* [WORK INSTRUCTIONS]: Using the listing below, print exactly everything from the line with "a Mirantis OpenStack environment that is" down to the line with "Before installing Fuel and using it", both included, and nothing more.

* [SUPPLIED MATERIAL]:
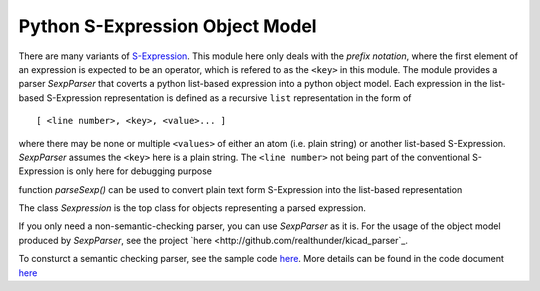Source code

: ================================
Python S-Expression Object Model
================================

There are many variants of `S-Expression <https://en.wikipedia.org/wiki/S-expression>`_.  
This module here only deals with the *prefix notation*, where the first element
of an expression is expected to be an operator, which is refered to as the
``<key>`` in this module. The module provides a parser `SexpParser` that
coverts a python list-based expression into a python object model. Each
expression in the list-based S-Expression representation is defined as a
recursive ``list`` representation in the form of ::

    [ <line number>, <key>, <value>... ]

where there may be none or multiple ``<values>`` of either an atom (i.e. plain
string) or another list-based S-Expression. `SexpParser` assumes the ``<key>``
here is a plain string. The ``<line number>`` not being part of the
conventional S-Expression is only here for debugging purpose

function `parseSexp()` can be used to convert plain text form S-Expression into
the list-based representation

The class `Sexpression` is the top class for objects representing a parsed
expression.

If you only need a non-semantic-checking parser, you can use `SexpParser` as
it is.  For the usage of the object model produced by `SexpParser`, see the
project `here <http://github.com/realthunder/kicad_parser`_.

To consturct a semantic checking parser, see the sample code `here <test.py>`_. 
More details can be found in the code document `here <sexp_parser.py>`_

==

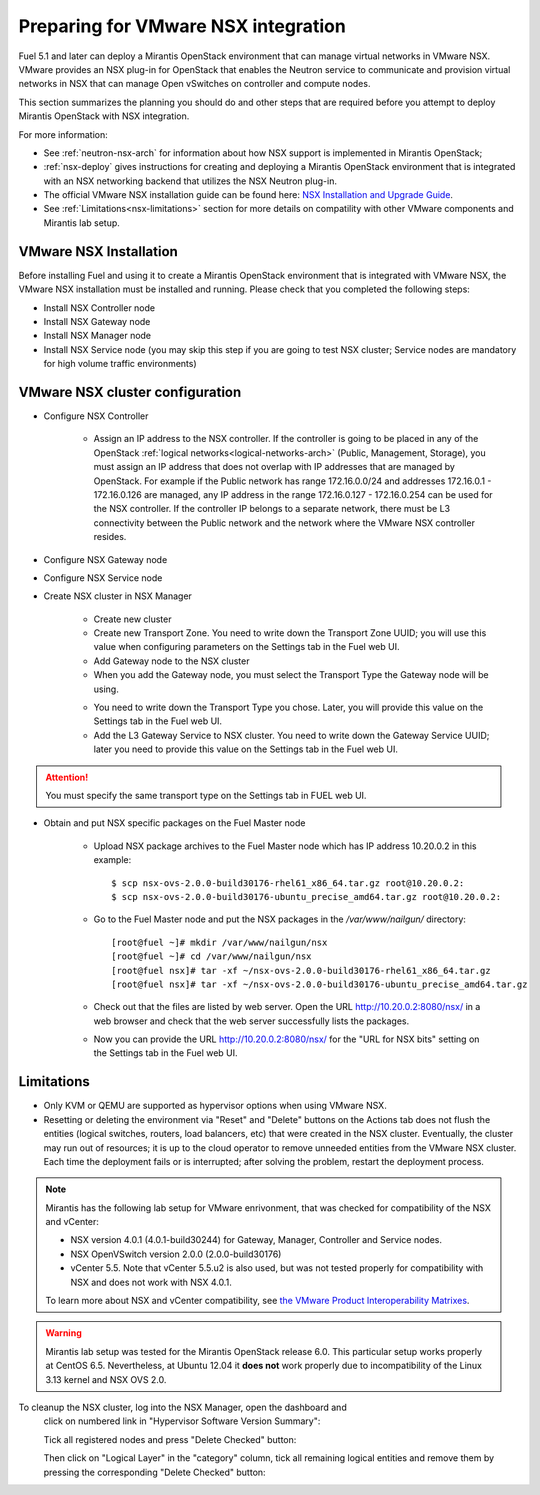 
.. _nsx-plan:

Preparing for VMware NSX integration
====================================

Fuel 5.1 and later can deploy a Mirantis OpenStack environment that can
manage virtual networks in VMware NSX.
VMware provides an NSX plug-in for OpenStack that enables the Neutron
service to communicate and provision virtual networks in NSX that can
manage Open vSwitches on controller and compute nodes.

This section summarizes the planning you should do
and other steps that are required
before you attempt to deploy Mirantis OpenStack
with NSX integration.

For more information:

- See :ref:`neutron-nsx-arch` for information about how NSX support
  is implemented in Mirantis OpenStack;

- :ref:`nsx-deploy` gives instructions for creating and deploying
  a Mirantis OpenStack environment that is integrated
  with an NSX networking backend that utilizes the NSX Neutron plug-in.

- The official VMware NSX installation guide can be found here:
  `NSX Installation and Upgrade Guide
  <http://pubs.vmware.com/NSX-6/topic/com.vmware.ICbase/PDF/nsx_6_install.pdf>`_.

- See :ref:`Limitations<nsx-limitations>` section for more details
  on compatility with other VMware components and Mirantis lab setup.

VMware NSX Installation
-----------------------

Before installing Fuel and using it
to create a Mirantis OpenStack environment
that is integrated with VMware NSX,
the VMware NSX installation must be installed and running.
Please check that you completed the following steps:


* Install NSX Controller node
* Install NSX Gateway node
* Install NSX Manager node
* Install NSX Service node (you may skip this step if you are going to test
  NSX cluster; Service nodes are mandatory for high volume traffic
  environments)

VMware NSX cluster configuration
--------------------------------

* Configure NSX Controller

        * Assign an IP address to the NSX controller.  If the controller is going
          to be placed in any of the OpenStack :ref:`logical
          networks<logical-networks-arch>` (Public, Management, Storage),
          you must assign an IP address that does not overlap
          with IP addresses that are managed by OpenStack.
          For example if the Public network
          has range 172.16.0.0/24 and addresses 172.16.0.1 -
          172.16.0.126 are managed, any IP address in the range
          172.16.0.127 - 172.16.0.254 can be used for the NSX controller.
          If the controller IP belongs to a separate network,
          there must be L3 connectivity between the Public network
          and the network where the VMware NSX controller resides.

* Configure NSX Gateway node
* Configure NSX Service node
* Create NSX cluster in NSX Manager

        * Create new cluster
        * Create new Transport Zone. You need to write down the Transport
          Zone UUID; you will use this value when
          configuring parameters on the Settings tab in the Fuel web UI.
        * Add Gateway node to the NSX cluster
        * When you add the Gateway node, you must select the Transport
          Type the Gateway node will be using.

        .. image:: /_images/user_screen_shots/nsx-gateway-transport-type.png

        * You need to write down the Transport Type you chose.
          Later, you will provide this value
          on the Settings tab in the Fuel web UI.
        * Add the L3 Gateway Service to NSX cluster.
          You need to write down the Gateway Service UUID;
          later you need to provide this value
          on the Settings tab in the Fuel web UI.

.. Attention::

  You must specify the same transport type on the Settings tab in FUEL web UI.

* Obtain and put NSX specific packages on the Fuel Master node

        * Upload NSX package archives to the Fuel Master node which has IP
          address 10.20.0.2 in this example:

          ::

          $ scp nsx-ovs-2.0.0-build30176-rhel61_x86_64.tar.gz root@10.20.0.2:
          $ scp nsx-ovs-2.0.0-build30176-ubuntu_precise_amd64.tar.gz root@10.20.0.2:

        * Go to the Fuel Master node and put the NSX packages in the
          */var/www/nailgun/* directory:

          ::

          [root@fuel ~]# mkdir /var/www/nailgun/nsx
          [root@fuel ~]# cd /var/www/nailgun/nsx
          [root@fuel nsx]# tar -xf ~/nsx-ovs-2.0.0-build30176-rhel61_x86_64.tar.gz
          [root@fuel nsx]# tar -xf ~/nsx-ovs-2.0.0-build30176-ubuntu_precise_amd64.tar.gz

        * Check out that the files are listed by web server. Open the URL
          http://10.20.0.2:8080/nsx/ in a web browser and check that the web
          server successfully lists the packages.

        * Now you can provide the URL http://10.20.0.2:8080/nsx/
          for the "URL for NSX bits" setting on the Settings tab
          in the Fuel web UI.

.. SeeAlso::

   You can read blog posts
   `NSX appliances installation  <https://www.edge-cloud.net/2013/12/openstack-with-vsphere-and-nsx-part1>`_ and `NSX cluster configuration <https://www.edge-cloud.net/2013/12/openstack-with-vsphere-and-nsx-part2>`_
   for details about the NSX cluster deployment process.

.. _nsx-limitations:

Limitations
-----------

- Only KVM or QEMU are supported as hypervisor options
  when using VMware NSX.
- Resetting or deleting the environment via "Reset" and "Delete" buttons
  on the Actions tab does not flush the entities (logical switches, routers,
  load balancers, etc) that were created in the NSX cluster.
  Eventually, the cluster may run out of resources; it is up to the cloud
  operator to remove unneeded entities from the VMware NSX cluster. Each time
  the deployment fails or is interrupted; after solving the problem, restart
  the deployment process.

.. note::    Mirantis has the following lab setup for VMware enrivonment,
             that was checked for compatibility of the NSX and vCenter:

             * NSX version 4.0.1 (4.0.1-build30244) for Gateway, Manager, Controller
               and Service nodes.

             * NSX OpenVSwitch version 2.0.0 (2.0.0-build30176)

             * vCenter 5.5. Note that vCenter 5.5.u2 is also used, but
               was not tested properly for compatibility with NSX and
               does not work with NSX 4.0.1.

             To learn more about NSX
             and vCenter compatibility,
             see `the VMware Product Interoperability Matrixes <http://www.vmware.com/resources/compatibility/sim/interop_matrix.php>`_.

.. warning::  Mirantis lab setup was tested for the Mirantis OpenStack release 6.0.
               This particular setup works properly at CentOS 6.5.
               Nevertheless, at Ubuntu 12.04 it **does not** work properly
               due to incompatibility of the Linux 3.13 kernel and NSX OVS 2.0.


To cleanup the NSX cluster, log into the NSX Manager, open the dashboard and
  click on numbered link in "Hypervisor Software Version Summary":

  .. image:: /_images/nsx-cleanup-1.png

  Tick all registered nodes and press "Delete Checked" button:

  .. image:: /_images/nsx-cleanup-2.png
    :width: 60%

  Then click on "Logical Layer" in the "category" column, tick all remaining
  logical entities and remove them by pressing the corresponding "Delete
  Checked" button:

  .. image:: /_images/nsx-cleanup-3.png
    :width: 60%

* [SOLUTION TO THIS EXERCISE]:
  a Mirantis OpenStack environment that is integrated
  with an NSX networking backend that utilizes the NSX Neutron plug-in.

- The official VMware NSX installation guide can be found here:
  `NSX Installation and Upgrade Guide
  <http://pubs.vmware.com/NSX-6/topic/com.vmware.ICbase/PDF/nsx_6_install.pdf>`_.

- See :ref:`Limitations<nsx-limitations>` section for more details
  on compatility with other VMware components and Mirantis lab setup.

VMware NSX Installation
-----------------------

Before installing Fuel and using it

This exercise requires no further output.